+++ DATA SHOWN +++

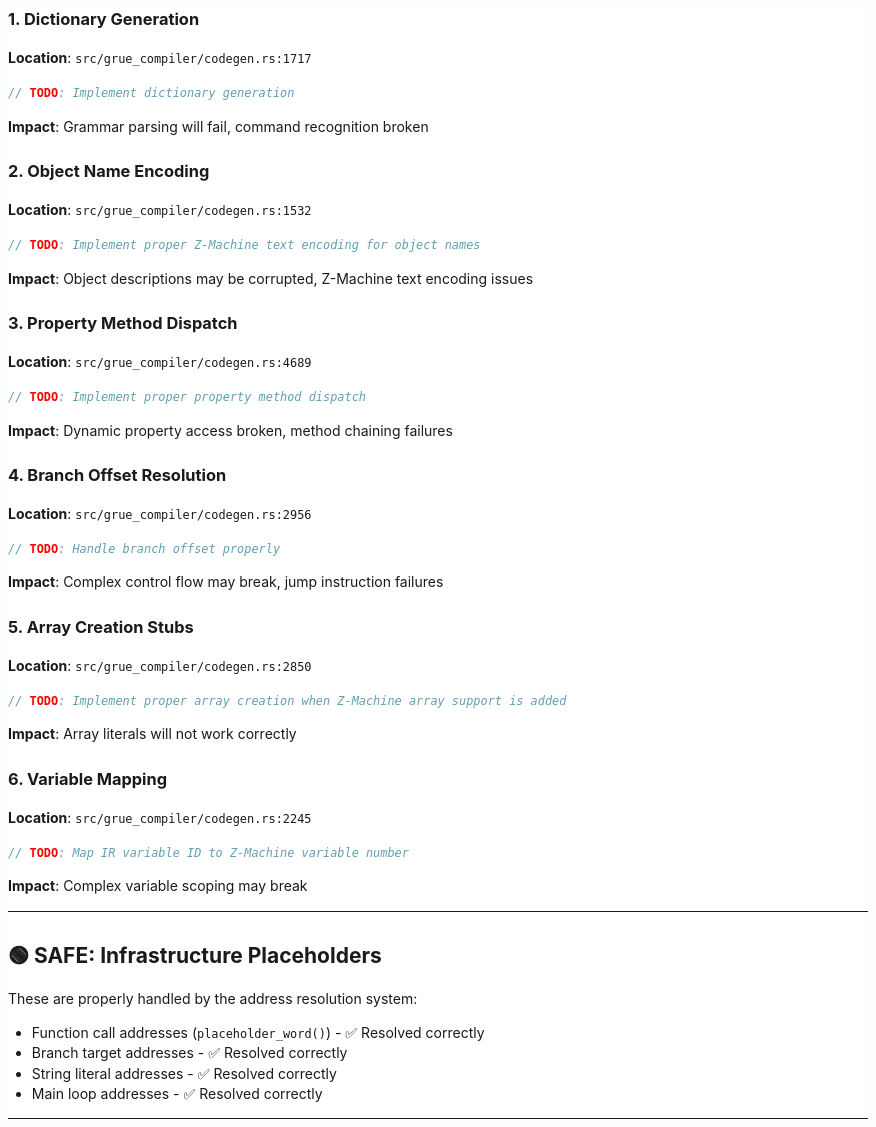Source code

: ### 1. Dictionary Generation
**Location**: `src/grue_compiler/codegen.rs:1717`
```rust
// TODO: Implement dictionary generation
```
**Impact**: Grammar parsing will fail, command recognition broken

### 2. Object Name Encoding  
**Location**: `src/grue_compiler/codegen.rs:1532`
```rust
// TODO: Implement proper Z-Machine text encoding for object names
```
**Impact**: Object descriptions may be corrupted, Z-Machine text encoding issues

### 3. Property Method Dispatch
**Location**: `src/grue_compiler/codegen.rs:4689`
```rust
// TODO: Implement proper property method dispatch
```
**Impact**: Dynamic property access broken, method chaining failures

### 4. Branch Offset Resolution
**Location**: `src/grue_compiler/codegen.rs:2956`
```rust
// TODO: Handle branch offset properly
```
**Impact**: Complex control flow may break, jump instruction failures

### 5. Array Creation Stubs
**Location**: `src/grue_compiler/codegen.rs:2850`
```rust
// TODO: Implement proper array creation when Z-Machine array support is added
```
**Impact**: Array literals will not work correctly

### 6. Variable Mapping
**Location**: `src/grue_compiler/codegen.rs:2245`
```rust
// TODO: Map IR variable ID to Z-Machine variable number
```
**Impact**: Complex variable scoping may break

---

## **🟢 SAFE: Infrastructure Placeholders**
These are properly handled by the address resolution system:
- Function call addresses (`placeholder_word()`) - ✅ Resolved correctly
- Branch target addresses - ✅ Resolved correctly  
- String literal addresses - ✅ Resolved correctly
- Main loop addresses - ✅ Resolved correctly

---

+++

* WORK ORDER *
Repeat the records in full, exactly as they appear, without the pictures.

* FINAL ANSWER *
Source code

: ### 1. Dictionary Generation
**Location**: `src/grue_compiler/codegen.rs:1717`
```rust
// TODO: Implement dictionary generation
```
**Impact**: Grammar parsing will fail, command recognition broken

### 2. Object Name Encoding  
**Location**: `src/grue_compiler/codegen.rs:1532`
```rust
// TODO: Implement proper Z-Machine text encoding for object names
```
**Impact**: Object descriptions may be corrupted, Z-Machine text encoding issues

### 3. Property Method Dispatch
**Location**: `src/grue_compiler/codegen.rs:4689`
```rust
// TODO: Implement proper property method dispatch
```
**Impact**: Dynamic property access broken, method chaining failures

### 4. Branch Offset Resolution
**Location**: `src/grue_compiler/codegen.rs:2956`
```rust
// TODO: Handle branch offset properly
```
**Impact**: Complex control flow may break, jump instruction failures

### 5. Array Creation Stubs
**Location**: `src/grue_compiler/codegen.rs:2850`
```rust
// TODO: Implement proper array creation when Z-Machine array support is added
```
**Impact**: Array literals will not work correctly

### 6. Variable Mapping
**Location**: `src/grue_compiler/codegen.rs:2245`
```rust
// TODO: Map IR variable ID to Z-Machine variable number
```
**Impact**: Complex variable scoping may break

---

## **🟢 SAFE: Infrastructure Placeholders**
These are properly handled by the address resolution system:
- Function call addresses (`placeholder_word()`) - ✅ Resolved correctly
- Branch target addresses - ✅ Resolved correctly  
- String literal addresses - ✅ Resolved correctly
- Main loop addresses - ✅ Resolved correctly

---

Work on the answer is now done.